De esta fe personal, y de esta experiencia personal, surge necesariamente un testimonio personal. Hay una palabra que se tiene que decir a favor de Dios. Hay en el corazón y en la boca un río que busca fluir en alabanzas al Dios bendito, y que necesariamente fluye. Este testimonio tiene ahora el valor de lo visto, lo oído y aun de lo palpado.

Al igual que Juan, podemos decir: “Lo que era desde el principio, lo que hemos oído, lo que hemos visto con nuestros ojos, lo que hemos contemplado, y palparon nuestras manos tocante al Verbo de vida … lo que hemos visto y oído, eso os anunciamos …” (1ª Juan 1:1,3).

Lo mismo que Pedro podemos también decir: “Porque no os hemos dado a conocer el poder y la venida de nuestro Señor Jesucristo siguiendo fábulas artificiosas, sino como habiendo visto con nuestros propios ojos su majestad. Pues cuando él recibió de Dios Padre honra y gloria, le fue enviada desde la magnífica gloria una voz que decía: Este es mi hijo amado, en el cual tengo complacencia. Y nosotros oímos esta voz enviada del cielo, cuando estábamos con él en el monte santo.” (2ª Pedro 1:16-18).

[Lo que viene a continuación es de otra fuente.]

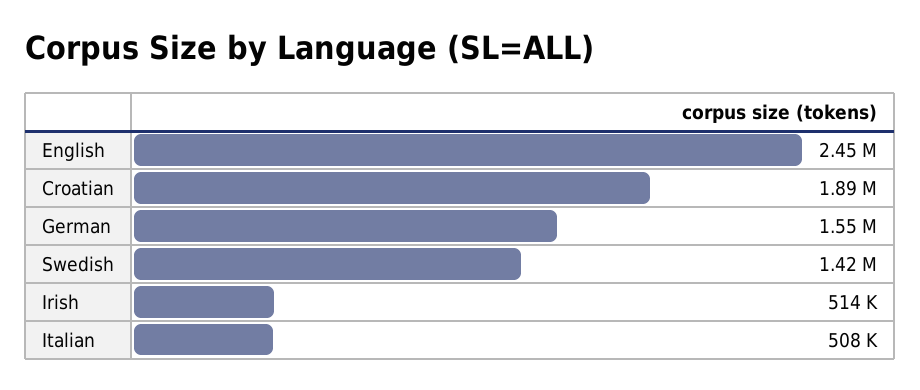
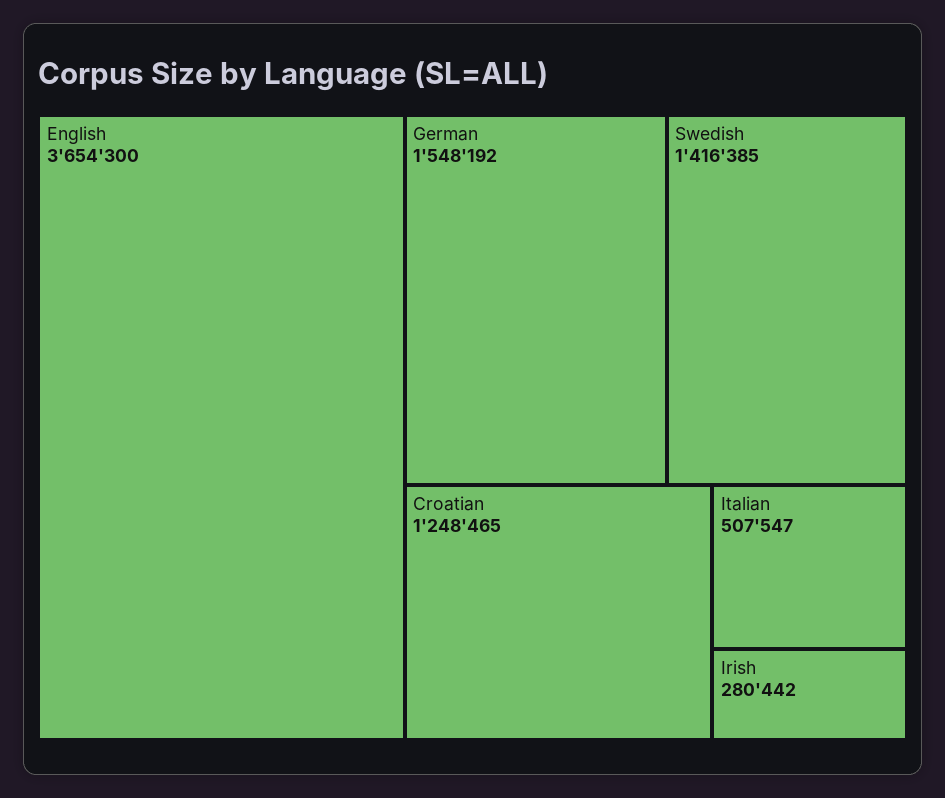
  {
-   "English": 2450000,
+   "English": 3654300,
-   "Croatian": 1890000,
+   "Croatian": 1248465,
    "German": 1548192,
    "Swedish": 1416385,
-   "Irish": 514000,
+   "Irish": 280442,
    "Italian": 507547
  }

Alguien puede aducir, tal vez, que el testimonio de Juan y de Pedro procedían de experiencias concretas, pero ¿acaso no es más firme aún el testimonio del Espíritu Santo en nuestro espíritu?

¿No es el Espíritu el que da testimonio a nuestro espíritu de que somos hijos de Dios? ¡Es más seguro el testimonio del Espíritu, sin duda!. Pablo mismo lo atestigua diciendo: “Aun si a Cristo conocimos según la carne, ya no lo conocemos así.” (2ª Corintios 5:16). Por eso, ¡qué firmes e incuestionables son las palabras que proceden de la experiencia espiritual de un hombre de Dios! ¡Qué firme es el testimonio de un hombre que ha visto y oído al Señor! Esto es lo que hace estable la fe, real la experiencia y firme su testimonio.

HOMBRE DE DIOS – DE DIOS Y PARA DIOS

Consecuentemente con lo anterior, el hombre de Dios sabe que le pertenece a Dios y que existe para la gloria de Dios. Hay muchas cosas que hace, no porque le gusten a sí mismo, sino porque a Dios le agradan.

Así también hay muchas cosas que nunca hará, porque sabe que a Dios no le agradan, y él quiere agradar a Dios. Esto desemboca en una necesaria consagración, en una comunión íntima, en un presentarse a Dios como sacrificio vivo cada día.

El no sólo viene al Señor para ungirle los pies –cual María– sino también, al igual que ella en otro momento, para quedarse sentado a sus pies, en la más maravillosa contemplación de su gloriosa Persona, admirándole, y oyendo de su boca las palabras de verdad.